(Provided records):

Start of Block

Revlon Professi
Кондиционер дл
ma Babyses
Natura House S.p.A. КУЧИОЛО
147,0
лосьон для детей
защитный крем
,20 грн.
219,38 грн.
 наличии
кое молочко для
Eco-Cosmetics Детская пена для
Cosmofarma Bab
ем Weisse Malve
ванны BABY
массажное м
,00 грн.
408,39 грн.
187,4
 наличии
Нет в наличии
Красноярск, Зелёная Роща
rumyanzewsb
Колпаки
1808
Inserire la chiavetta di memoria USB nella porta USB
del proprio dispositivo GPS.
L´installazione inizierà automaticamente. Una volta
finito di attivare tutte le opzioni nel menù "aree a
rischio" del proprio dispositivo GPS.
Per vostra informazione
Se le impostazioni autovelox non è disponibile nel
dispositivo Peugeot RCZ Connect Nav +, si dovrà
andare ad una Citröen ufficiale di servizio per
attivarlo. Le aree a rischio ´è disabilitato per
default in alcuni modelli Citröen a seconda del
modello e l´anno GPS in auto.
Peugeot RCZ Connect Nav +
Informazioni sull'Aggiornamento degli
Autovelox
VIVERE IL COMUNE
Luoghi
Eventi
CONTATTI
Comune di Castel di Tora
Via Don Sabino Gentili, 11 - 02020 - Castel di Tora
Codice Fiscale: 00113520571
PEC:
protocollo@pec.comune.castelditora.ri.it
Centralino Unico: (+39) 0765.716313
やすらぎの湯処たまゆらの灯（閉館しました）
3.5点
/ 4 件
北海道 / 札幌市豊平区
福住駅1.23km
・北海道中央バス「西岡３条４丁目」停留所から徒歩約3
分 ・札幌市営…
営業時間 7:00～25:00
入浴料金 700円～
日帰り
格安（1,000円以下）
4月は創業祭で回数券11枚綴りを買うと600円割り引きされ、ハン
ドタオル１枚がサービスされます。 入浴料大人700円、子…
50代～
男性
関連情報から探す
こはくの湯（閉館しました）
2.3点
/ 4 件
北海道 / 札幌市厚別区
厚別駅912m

End of Block
Start of Block

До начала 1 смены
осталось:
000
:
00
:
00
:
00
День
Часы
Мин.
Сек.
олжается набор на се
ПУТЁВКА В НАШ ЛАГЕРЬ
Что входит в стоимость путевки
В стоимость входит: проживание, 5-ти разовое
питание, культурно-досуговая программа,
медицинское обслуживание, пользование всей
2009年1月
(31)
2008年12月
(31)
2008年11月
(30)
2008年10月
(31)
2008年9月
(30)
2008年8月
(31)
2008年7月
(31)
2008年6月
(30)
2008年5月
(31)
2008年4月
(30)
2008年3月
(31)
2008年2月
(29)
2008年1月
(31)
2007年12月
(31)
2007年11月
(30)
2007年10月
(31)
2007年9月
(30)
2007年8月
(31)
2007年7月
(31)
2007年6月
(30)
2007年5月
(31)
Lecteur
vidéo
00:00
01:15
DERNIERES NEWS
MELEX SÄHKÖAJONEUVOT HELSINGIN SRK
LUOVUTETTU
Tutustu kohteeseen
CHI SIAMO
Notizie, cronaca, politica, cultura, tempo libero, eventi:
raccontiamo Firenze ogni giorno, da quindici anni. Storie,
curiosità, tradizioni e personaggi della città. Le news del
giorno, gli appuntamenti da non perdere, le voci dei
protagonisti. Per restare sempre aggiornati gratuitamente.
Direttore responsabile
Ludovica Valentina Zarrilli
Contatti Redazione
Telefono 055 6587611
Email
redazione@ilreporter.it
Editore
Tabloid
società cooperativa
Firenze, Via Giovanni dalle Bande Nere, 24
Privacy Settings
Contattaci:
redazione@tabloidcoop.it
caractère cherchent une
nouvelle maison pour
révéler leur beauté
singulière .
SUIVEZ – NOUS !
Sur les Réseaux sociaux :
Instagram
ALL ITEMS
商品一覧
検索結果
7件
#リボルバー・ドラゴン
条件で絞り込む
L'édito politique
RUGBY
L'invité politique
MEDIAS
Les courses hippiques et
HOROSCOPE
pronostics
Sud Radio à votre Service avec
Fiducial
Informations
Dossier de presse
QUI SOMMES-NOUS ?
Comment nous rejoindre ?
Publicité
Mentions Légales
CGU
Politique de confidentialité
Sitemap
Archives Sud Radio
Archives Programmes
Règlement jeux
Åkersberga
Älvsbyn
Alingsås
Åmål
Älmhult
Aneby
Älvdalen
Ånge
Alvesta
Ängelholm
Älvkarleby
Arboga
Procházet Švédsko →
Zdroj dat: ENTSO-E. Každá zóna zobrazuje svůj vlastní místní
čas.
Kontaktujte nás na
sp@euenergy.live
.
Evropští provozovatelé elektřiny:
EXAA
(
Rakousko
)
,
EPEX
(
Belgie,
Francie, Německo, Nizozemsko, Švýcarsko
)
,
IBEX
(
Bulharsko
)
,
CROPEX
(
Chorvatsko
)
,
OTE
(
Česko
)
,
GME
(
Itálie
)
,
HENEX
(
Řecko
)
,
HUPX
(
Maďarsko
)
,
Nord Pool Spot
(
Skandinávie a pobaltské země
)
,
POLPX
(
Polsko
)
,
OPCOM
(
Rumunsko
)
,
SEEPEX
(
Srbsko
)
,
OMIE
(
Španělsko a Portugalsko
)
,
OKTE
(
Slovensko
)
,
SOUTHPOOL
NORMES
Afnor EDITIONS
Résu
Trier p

End of Block
Start of Block

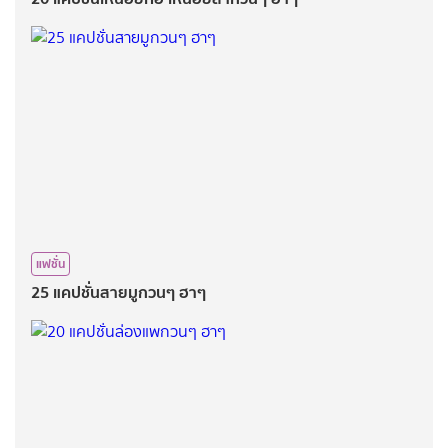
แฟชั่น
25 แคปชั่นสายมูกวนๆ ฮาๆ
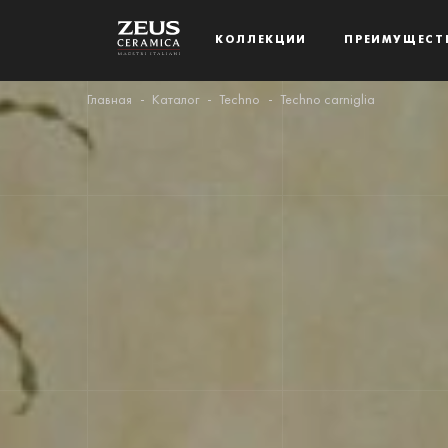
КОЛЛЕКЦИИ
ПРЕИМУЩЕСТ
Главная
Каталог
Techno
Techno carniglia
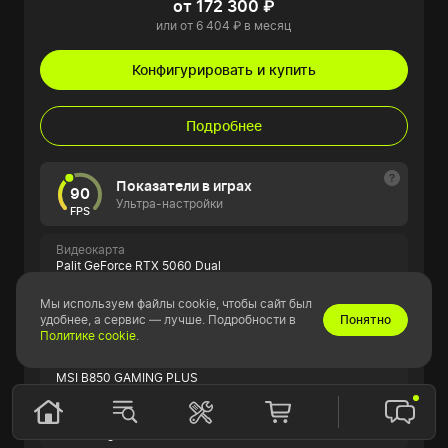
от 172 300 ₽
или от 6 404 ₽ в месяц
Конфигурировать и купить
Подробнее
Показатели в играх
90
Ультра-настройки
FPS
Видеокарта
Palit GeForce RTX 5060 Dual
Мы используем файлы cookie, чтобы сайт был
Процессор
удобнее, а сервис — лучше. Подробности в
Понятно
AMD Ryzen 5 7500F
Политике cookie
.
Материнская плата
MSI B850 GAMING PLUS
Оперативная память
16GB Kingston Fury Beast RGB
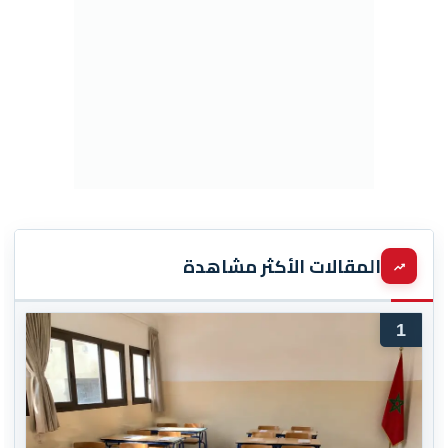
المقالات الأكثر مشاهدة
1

End of Block

(About this task): Find the number of lines in the data above that contain "стоимость". Please give that number alone.

(The completed task): 2